"They could not cross the carpet to take each other in their arms. Maybe someday, but not today" More of their childhoods had to be stolen, yet, for that to happen - or maybe some of it returned to them. The charmless future would show them if, and when, and how."
"I mustn't keep you, dear. And I have much to attend to myself. I just so wanted to know if it was true, and now I know. Maybe Elphaba will come back one day, or maybe she won't, but in the meantime I have known you. That will see me through, I do believe."
"She would make no plan but this: to move out into the world as a Bird might, and to perch on the edge of everything that could be know. She would circle herself with water below and with sky above. She would wait until there was no stink of Oz, no breath of it, no wight of it on any horizon no matter how high she climbed. And then she would let go of the book, let it plunge into the mythical sea.

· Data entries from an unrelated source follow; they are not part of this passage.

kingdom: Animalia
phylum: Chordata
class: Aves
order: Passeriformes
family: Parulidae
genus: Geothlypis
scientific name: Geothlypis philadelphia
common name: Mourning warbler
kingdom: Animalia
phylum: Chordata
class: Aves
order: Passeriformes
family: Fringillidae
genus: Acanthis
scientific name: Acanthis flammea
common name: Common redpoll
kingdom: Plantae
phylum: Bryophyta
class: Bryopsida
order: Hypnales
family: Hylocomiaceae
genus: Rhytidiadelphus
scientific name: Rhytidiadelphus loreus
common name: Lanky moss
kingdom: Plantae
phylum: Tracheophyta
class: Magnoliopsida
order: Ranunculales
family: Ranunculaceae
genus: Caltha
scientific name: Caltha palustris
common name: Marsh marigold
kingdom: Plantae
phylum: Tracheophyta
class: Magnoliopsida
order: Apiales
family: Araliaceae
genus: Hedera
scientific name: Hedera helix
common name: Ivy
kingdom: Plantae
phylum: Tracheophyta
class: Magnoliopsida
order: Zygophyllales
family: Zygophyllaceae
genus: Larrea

Live life without grasping for the magic of it.
Turn back, and find out what that was like; or turn forward, and learn something new.
A mile above anything known, the Girl balanced on the wind's forward edge, as if she were a green flick of the sea itself, flung up by the turbulent air and sent wheeling away."
"Oz at sunrise. What one makes out, from any height, are the outlines. The steel-cut peaks of the Great Kells, the pudding hills of the Madeleines. The textured outcroppings of Shiz, Bright Lettins, the Emerald City...This is a roughed-out landscape only coming into life. A map done in smudged pencil, a first draft. Much to be filled in when light arrives. But thank you, Mr. Baum, for leaving the map where I could find it.
Watching the world wake up, dress itself in the dark, take on its daily guise, reminds me of how we fathom human character when we encounter someone at a distance, at a gallop, in the shadows. We get no more than a quick glance at the man on the street, the child in the woods, that witch at the well, the Lion among us. Our initial impression, most often, has to serve.
Still, that first crude glimpse, a clutch of raw hypotheses that can never be soundly clinched or dismissed, is often all we get before we must choose whether to lean forward or to avert our eyes. Slim evidence indeed, but put together with mere hints and echoes of what we have once read, we risk cherishing one another. Light will blind us in time, but what we learn in the dark can see us through.
To read, even in the half-dark, is also to call the lost forward."
This is the fourth and final volume of Gregory Maquire's "The Wicked Years," an interesting twist on L. Frank Baum's "Wizard of Oz" children's book serious. The first volume tells the tale of Elphaba, who eventually becomes known as the wicked witch of the west. "Out of Oz" is the story of Rain, Elphaba's grand-daughter, in the mist of a great civil war in Oz.
These books are one of the best series I have read! I love Gregory Maguires unique storytelling abilities to capture a world reads already know and turn them into something else entirely. The second and third volumes took me a little longer to get through then the first (which I've read at least three times already), but reading the final volume made it completely worth it!
This book was #7 on my top ten list of 2012.